WHAT TO PRODUCE:
Images in the records should be skipped while the rest is transcribed verbatim.

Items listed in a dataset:
■ ■ ■ ■ ■
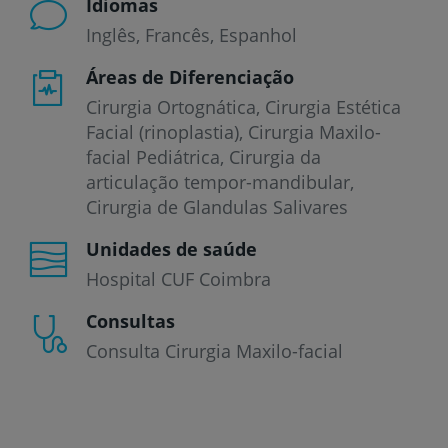
Idiomas
Inglês
Francês
Espanhol
Áreas de Diferenciação
Cirurgia Ortognática, Cirurgia Estética
Facial (rinoplastia), Cirurgia Maxilo-
facial Pediátrica, Cirurgia da
articulação tempor-mandibular,
Cirurgia de Glandulas Salivares
Unidades de saúde
Hospital CUF Coimbra
Consultas
Consulta Cirurgia Maxilo-facial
■ ■ ■ ■ ■
ANSWER TO THIS PROBLEM:
Idiomas
Inglês
Francês
Espanhol
Áreas de Diferenciação
Cirurgia Ortognática, Cirurgia Estética
Facial (rinoplastia), Cirurgia Maxilo-
facial Pediátrica, Cirurgia da
articulação tempor-mandibular,
Cirurgia de Glandulas Salivares
Unidades de saúde
Hospital CUF Coimbra
Consultas
Consulta Cirurgia Maxilo-facial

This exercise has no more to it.